The president, who never lets an insult go unanswered, said Musk has “lost his mind” and he had “Trump Derangement Syndrome” and posted that he was, yes, “CRAZY.” It descended into more personal attacks with Musk essentially accusing Trump of being a pedophile when he was hanging out in the ‘80s with Jeffrey Epstein, who was convicted of sex trafficking of minors. He died in prison in 2019.
“Time to drop the really big bomb. @donaldtrump is in the Epstein files. This is the real reason they have not been made public, Have a nice day, DJT!” Trump shared a post on Truth Social written by Epstein’s former lawyer saying, “I can say authoritatively, unequivocally, and definitively that he had no information to hurt President Trump. I specifically asked him!”
And Musk shared another post calling for Trump’s impeachment, responding “yes.” Musk’s bull-headed, impulsive outbursts caused his net worth to take a nosedive. Tesla’s 18% drop cost him $157 billion in market share. He has since deleted the Epstein and impeachment posts.

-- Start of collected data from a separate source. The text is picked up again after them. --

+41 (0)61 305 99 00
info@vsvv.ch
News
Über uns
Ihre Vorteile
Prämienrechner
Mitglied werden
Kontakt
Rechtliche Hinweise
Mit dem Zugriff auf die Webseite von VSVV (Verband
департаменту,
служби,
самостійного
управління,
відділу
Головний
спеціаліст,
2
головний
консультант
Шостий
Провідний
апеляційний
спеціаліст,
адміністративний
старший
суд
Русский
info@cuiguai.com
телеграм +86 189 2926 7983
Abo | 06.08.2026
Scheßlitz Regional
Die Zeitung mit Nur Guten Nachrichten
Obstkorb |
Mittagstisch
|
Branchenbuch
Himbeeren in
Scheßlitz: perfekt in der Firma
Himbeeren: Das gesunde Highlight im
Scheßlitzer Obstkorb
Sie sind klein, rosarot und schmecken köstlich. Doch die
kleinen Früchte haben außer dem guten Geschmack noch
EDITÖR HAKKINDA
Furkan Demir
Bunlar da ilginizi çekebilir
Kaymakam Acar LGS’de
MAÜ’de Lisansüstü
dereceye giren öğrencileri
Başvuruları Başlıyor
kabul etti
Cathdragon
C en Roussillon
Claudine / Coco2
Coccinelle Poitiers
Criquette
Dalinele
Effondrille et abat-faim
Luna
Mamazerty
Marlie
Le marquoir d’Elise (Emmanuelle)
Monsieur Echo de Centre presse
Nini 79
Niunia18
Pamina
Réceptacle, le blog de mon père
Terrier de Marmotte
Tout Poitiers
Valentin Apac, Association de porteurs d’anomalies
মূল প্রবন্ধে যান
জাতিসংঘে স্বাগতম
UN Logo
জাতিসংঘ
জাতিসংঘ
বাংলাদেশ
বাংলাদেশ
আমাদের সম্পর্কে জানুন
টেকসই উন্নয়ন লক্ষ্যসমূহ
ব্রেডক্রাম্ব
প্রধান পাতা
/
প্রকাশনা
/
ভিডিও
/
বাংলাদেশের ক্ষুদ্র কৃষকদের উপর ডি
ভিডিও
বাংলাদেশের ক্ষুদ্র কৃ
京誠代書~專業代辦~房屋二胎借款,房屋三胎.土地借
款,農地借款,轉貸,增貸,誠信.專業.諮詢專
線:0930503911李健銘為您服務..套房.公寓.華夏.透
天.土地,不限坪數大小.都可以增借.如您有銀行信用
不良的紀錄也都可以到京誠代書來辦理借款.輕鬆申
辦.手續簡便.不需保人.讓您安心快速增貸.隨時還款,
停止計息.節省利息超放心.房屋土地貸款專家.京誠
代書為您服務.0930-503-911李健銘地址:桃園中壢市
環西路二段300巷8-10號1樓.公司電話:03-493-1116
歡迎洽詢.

Trump spent last Friday morning calling anchors with on-the-record comments about how he’s not thinking about Musk at all, though the phone blitz would strongly suggest otherwise. He told Fox’s Bret Baier that “Elon’s totally lost it,” and he has no interest in speaking to him.
Besides the showbiz aspect of the smackdowns, the policy implications of the bill have real consequences for the country. And that alone justifies the coverage. It was the perfect storm for TV, which can pretend to be interested in the substance of the bill, while really going haywire over what MSNBC host Chris Hayes called the “Real Housewives of Mar-a-Lago.”
The bill includes provisions that would reduce Medicaid spending, and includes funding for border security and possibly completing the border wall. And it proposes making Trump’s 2017 tax cuts permanent. Even though he disputes the numbers, nonpartisan estimates say the bill would increase the budget deficit by at least $2.4 trillion over ten years.
The slugfest leads us to wonder why this happened in the first place. I tend to agree with the New York Times, which said Musk was angry that his candidate to run NASA had his nomination withdrawn, though it was already known that he’d contributed to Democrats. But I also agree with Donald Trump, who said that Musk missed being in the White House spotlight after leaving his role as head of DOGE. He seemed to love having the world turn on his every action. Once the nonstop media attention died down, he went off the deep end.
Bad for him, but entertaining for the rest of us, if it wasn’t so tragic.
Since we are talking about the hazards of social media posting, I’d be remiss if I didn’t address the controversy swirling around ABC’s Terry Moran, a longtime senior national correspondent who recently interviewed Trump. Late on Saturday night, he wrote that deputy chief of staff Stephen Miller is a “world-class hater,” and put the president in that category as well. Moran continued by lambasting Trump: “But his hatred is only a means to an end, and that end [is] his own glorification. That’s his spiritual nourishment.”
As White House officials expressed outrage, ABC suspended Moran, saying the company “stands for objectivity and impartiality in its news coverage and does not condone subjective personal attacks on others…the post does not reflect the views of ABC News and violated our standards…”
And late yesterday came word that ABC News had fired Terry Moran — not renewing an expiring contract — which was inevitable, given the way he blew up his career with those harsh and hateful attacks..
Good for ABC. While right-wingers had been slamming Moran, left-wing pundits were hailing him, claiming he was telling the “truth” about Miller and Trump. It’s a mess of Moran’s own making that cost the veteran newsman his job, just like Elon’s posts cost him billions and his reputation. What a toxic mishmash for everyone involved.